The conversation with Brown was centered around unpacking what “radical imagination” means and defining the parameters for which it could be applied to the conversation of critical diversity.
“When we are talking about radical imagination, we are talking about the future, what could be right, what could be, and when we [specifically] say radical, we’re saying what could be fundamentally changed,” Brown said. She mentioned Angela Davis, an American political activist, who according to Brown, “talks about how ‘radical’ simply means grasping things at the root, which [she] loves… the idea of radical imagination being this space where [people] go to the root of the system and imagine what could be from that place.”
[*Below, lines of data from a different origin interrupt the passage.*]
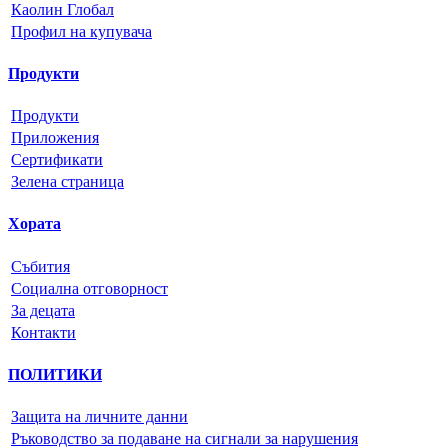
Каолин Глобал
Профил на купувача
Продукти
Продукти
Приложения
Сертификати
Зелена страница
Хората
Събития
Социална отговорност
За децата
Контакти
ПОЛИТИКИ
Защита на личните данни
Ръководство за подаване на сигнали за нарушения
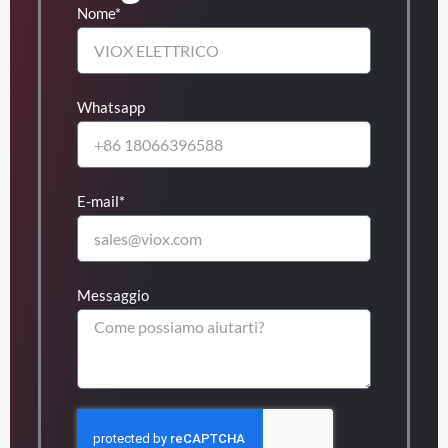
Nome*
Whatsapp
E-mail*
Messaggio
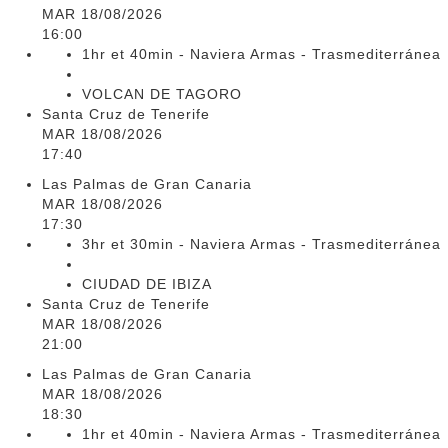
MAR 18/08/2026
16:00
1hr et 40min - Naviera Armas - Trasmediterránea
VOLCAN DE TAGORO
Santa Cruz de Tenerife
MAR 18/08/2026
17:40
Las Palmas de Gran Canaria
MAR 18/08/2026
17:30
3hr et 30min - Naviera Armas - Trasmediterránea
CIUDAD DE IBIZA
Santa Cruz de Tenerife
MAR 18/08/2026
21:00
Las Palmas de Gran Canaria
MAR 18/08/2026
18:30
1hr et 40min - Naviera Armas - Trasmediterránea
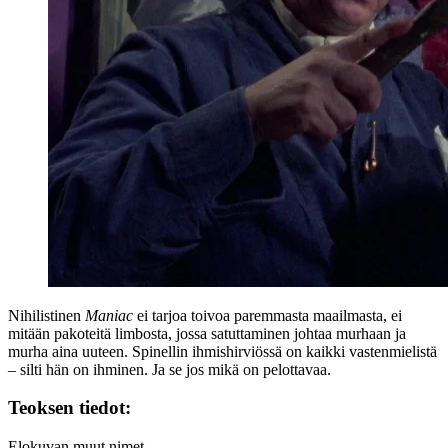
Nihilistinen
Maniac
ei tarjoa toivoa paremmasta maailmasta, ei
mitään pakoteitä limbosta, jossa satuttaminen johtaa murhaan ja
murha aina uuteen. Spinellin ihmishirviössä on kaikki vastenmielistä
– silti hän on ihminen. Ja se jos mikä on pelottavaa.
Teoksen tiedot:
Elokuvan muut nimet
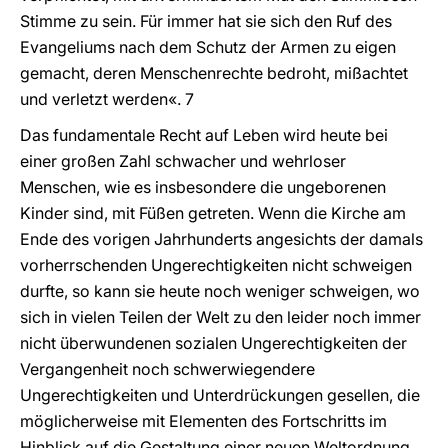
Stimme zu sein. Für immer hat sie sich den Ruf des
Evangeliums nach dem Schutz der Armen zu eigen
gemacht, deren Menschenrechte bedroht, mißachtet
und verletzt werden«. 7
Das fundamentale Recht auf Leben wird heute bei
einer großen Zahl schwacher und wehrloser
Menschen, wie es insbesondere die ungeborenen
Kinder sind, mit Füßen getreten. Wenn die Kirche am
Ende des vorigen Jahrhunderts angesichts der damals
vorherrschenden Ungerechtigkeiten nicht schweigen
durfte, so kann sie heute noch weniger schweigen, wo
sich in vielen Teilen der Welt zu den leider noch immer
nicht überwundenen sozialen Ungerechtigkeiten der
Vergangenheit noch schwerwiegendere
Ungerechtigkeiten und Unterdrückungen gesellen, die
möglicherweise mit Elementen des Fortschritts im
Hinblick auf die Gestaltung einer neuen Weltordnung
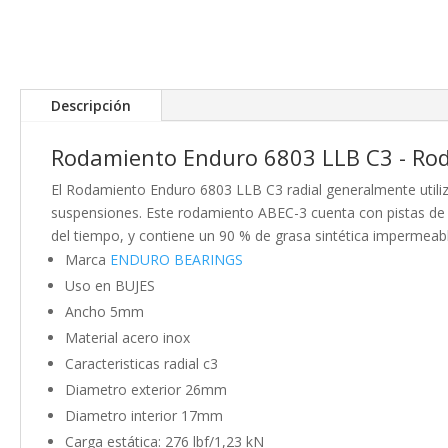
Descripción
Rodamiento Enduro 6803 LLB C3 - Rod
El Rodamiento Enduro 6803 LLB C3 radial generalmente uti
suspensiones. Este rodamiento ABEC-3 cuenta con pistas de dis
del tiempo, y contiene un 90 % de grasa sintética impermeabl
Marca
ENDURO BEARINGS
Uso en BUJES
Ancho 5mm
Material acero inox
Caracteristicas radial c3
Diametro exterior 26mm
Diametro interior 17mm
Carga estática: 276 lbf/1,23 kN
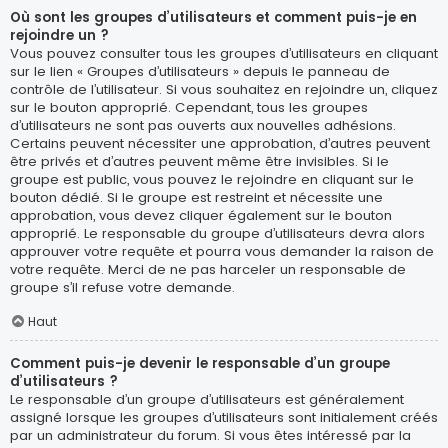
Où sont les groupes d’utilisateurs et comment puis-je en
rejoindre un ?
Vous pouvez consulter tous les groupes d’utilisateurs en cliquant
sur le lien « Groupes d’utilisateurs » depuis le panneau de
contrôle de l’utilisateur. Si vous souhaitez en rejoindre un, cliquez
sur le bouton approprié. Cependant, tous les groupes
d’utilisateurs ne sont pas ouverts aux nouvelles adhésions.
Certains peuvent nécessiter une approbation, d’autres peuvent
être privés et d’autres peuvent même être invisibles. Si le
groupe est public, vous pouvez le rejoindre en cliquant sur le
bouton dédié. Si le groupe est restreint et nécessite une
approbation, vous devez cliquer également sur le bouton
approprié. Le responsable du groupe d’utilisateurs devra alors
approuver votre requête et pourra vous demander la raison de
votre requête. Merci de ne pas harceler un responsable de
groupe s’il refuse votre demande.
Haut
Comment puis-je devenir le responsable d’un groupe
d’utilisateurs ?
Le responsable d’un groupe d’utilisateurs est généralement
assigné lorsque les groupes d’utilisateurs sont initialement créés
par un administrateur du forum. Si vous êtes intéressé par la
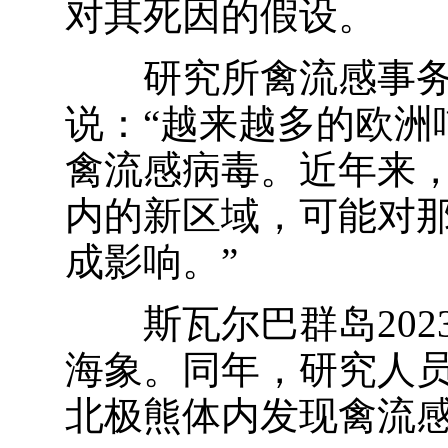
对其死因的假设。
研究所禽流感事务协
说：“越来越多的欧洲
禽流感病毒。近年来
内的新区域，可能对
成影响。”
斯瓦尔巴群岛202
海象。同年，研究人
北极熊体内发现禽流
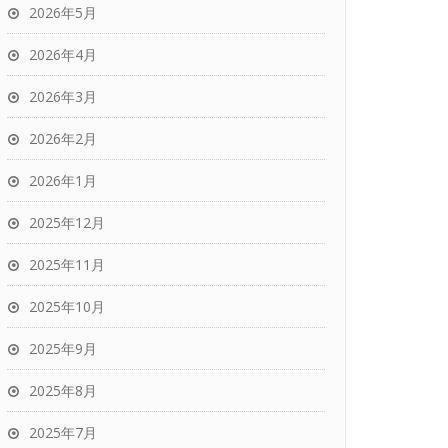
2026年5月
2026年4月
2026年3月
2026年2月
2026年1月
2025年12月
2025年11月
2025年10月
2025年9月
2025年8月
2025年7月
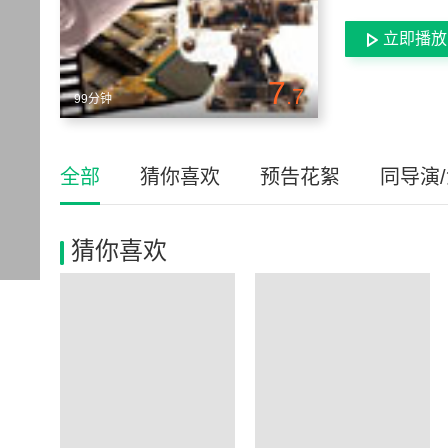
立即播放
7
.7
99分钟
全部
猜你喜欢
预告花絮
同导演
猜你喜欢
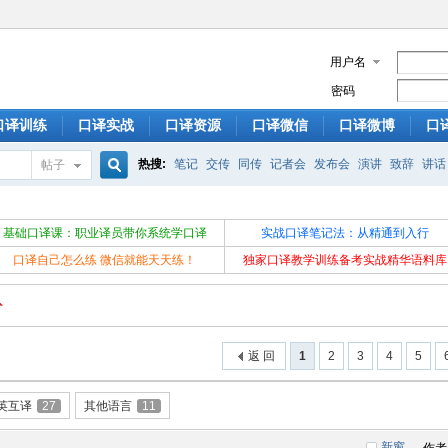
用户名
密码
口译训练
口译实战
口译资源
口译微信
口译微博
口
热搜:
笔记
交传
同传
记者会
发布会
演讲
致辞
讲话
帖子
搜
基础口译课：职业译员带你系统学口译
实战口译笔记法：从精通到入行
口译自己怎么练 微信就能天天练！
独家口译教学训练备考实战精华语料库
索
返 回
1
2
3
4
5
英互译
27
其他语言
11
新窗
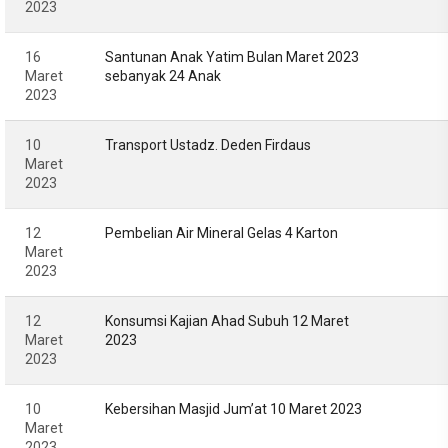
2023
16
Santunan Anak Yatim Bulan Maret 2023
Maret
sebanyak 24 Anak
2023
10
Transport Ustadz. Deden Firdaus
Maret
2023
12
Pembelian Air Mineral Gelas 4 Karton
Maret
2023
12
Konsumsi Kajian Ahad Subuh 12 Maret
Maret
2023
2023
10
Kebersihan Masjid Jum’at 10 Maret 2023
Maret
2023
Combining the philosophy of radical change with storytelling, Brown said, “We want to imagine stories in which change is a bottoms-up process. A lot of times, we’ll see stories where it’s a top down thing…we don’t see it in our world where one person actually creates a change by themselves in solitude. You have one person in solitude while a lot of other people create an infrastructure that supports.” She stated that in this realm, various aspects of academia are used as an avenue to drive discussion about change for radical thoughts relating to studies in critical diversities such as race, class, gender, and more.
These conversations were molded to fit the current post-pandemic social and political climate by expressing sensitivity to people’s experiences this past year. Because the isolating pandemic has caused mental and physical stress for many, the discussions surrounding the way people identify themselves in relation to others have become even more complex. Ultimately, the CDS forum this year worked to create a space for discussions about these topics in a positive and hopeful light.